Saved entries
-.-.-

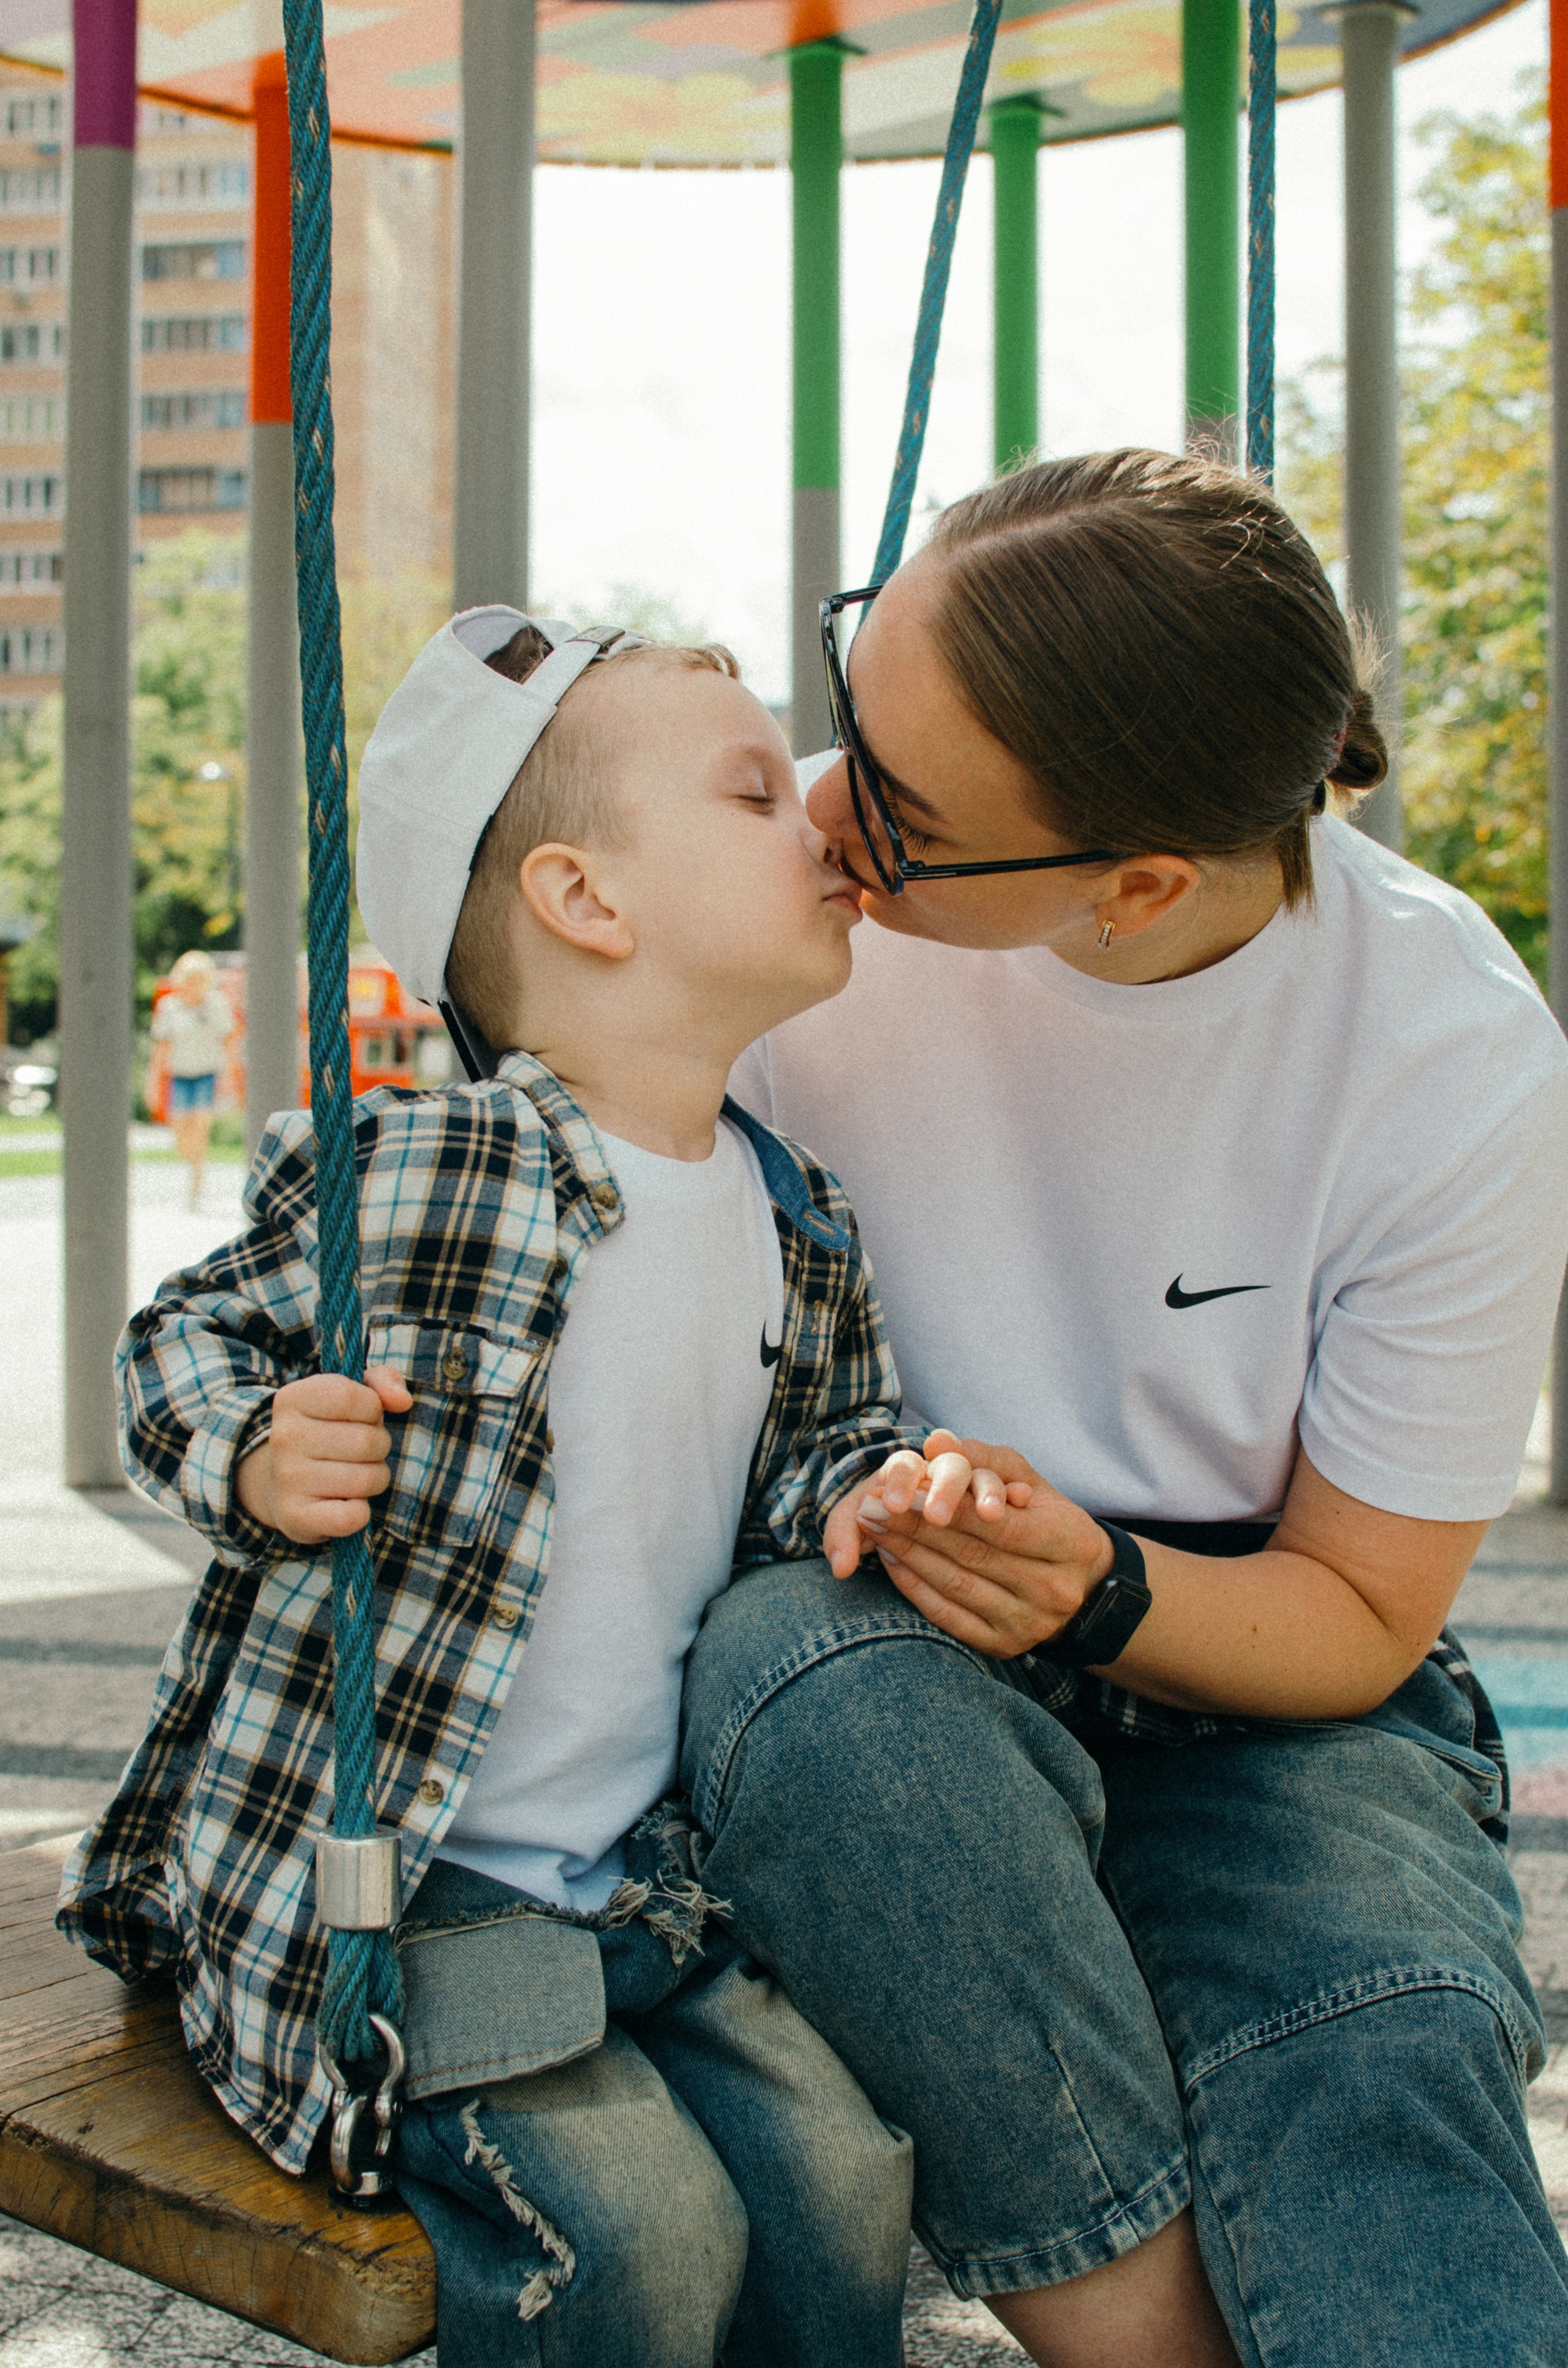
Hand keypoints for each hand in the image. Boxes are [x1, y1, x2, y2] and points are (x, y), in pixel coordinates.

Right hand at [236, 1366, 412, 1544]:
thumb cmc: (328, 1431)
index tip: (360, 1418)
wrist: (281, 1484)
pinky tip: (345, 1502)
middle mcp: (284, 1437)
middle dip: (378, 1447)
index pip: (354, 1397)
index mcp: (293, 1398)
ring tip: (352, 1475)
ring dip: (373, 1478)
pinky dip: (360, 1512)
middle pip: (367, 1441)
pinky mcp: (295, 1516)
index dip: (372, 1409)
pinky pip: (353, 1516)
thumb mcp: (351, 1394)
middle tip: (358, 1452)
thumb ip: (382, 1381)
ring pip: (367, 1479)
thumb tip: (403, 1401)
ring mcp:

-.-.-

§ Aim of the task
The line containing "index pip: (354, 1397)" and all lines after it, through the end of the entries above, are to be returned exactly and alone.

§ The completed task
index pip: (354, 1397)
index mcp: (293, 1398)
ring tip: (352, 1475)
ring dip: (373, 1478)
pinky dip: (360, 1512)
middle pip: (367, 1441)
pinky mcp: (295, 1516)
index dip: (372, 1409)
pinky pip: (353, 1516)
thumb mcp: (351, 1394)
middle tip: (358, 1452)
thumb ip: (382, 1381)
ring pip: (367, 1479)
thumb tip: (403, 1401)
ring mcp:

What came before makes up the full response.